Bio: Nicola Guarino is a retired research associate at the Institute of Cognitive Sciences and Technologies of the Italian National Research Council (ISTC-CNR), and former director of the ISTC-CNR Laboratory for Applied Ontology (LOA) based in Trento. Since 1991 he has been playing a leading role in the ontology field, developing a strongly interdisciplinary approach that combines together Computer Science, Philosophy, and Linguistics. The impact of such an approach is testified by a long list of widely cited papers and many keynote talks and tutorials in major conferences involving different communities. Among the most well-known results of his lab, the OntoClean methodology and the DOLCE foundational ontology. Guarino has been the founder and editor-in-chief (with Mark Musen, Stanford University) of the Applied Ontology journal, founder and former president of the International Association for Ontology and its Applications (IAOA), and editorial board member of Int. Journal of Semantic Web and Information Systems and Journal of Data Semantics. He is also a founding member of the Italian Association for Artificial Intelligence and fellow of the European Association for Artificial Intelligence (EurAI).

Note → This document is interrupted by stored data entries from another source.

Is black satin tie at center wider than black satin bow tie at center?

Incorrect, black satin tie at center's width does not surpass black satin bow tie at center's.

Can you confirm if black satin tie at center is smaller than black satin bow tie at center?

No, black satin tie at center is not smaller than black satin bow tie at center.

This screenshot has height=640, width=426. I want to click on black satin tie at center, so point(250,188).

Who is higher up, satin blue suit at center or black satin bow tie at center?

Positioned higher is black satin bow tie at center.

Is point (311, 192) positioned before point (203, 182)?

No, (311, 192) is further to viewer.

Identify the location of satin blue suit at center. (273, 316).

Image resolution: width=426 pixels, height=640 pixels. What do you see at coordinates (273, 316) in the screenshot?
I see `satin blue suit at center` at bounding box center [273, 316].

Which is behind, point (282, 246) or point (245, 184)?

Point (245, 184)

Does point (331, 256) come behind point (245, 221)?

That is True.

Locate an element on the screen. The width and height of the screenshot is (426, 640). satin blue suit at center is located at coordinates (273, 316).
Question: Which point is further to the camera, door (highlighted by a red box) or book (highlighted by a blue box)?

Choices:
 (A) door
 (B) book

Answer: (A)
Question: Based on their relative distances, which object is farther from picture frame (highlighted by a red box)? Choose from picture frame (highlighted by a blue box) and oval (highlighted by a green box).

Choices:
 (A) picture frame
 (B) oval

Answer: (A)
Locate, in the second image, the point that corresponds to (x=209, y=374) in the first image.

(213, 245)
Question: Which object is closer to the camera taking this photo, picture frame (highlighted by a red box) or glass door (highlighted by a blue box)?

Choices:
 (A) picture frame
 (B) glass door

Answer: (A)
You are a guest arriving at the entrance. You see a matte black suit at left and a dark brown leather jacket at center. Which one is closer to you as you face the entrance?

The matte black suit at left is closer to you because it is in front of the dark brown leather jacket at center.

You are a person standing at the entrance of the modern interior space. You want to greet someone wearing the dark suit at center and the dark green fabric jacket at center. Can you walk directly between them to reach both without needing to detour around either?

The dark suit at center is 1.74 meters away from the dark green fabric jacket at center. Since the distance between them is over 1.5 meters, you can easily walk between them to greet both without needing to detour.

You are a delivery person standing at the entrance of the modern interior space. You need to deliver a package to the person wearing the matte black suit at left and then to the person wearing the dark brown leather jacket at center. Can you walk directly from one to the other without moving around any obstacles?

On the theoretical side, Guarino’s current research interests are focusing on the ontological foundations of knowledge representation and conceptual modeling and specifically the ontology of events and relationships (collaborating with Giancarlo Guizzardi to the new version of the UFO ontology), while on the application side his research is focusing on enterprise modeling and the ontology of economics. He is also interested in leveraging ontological analysis and semantic technologies to improve cognitive transparency, social accountability, and the participatory governance of artificial intelligence artifacts.

The objective of the ThinkSpatial Forum is to exchange ideas about spatial perspectives in research and teaching, broaden communication and cooperation across disciplines among faculty and graduate students, and encourage the sharing of tools and concepts.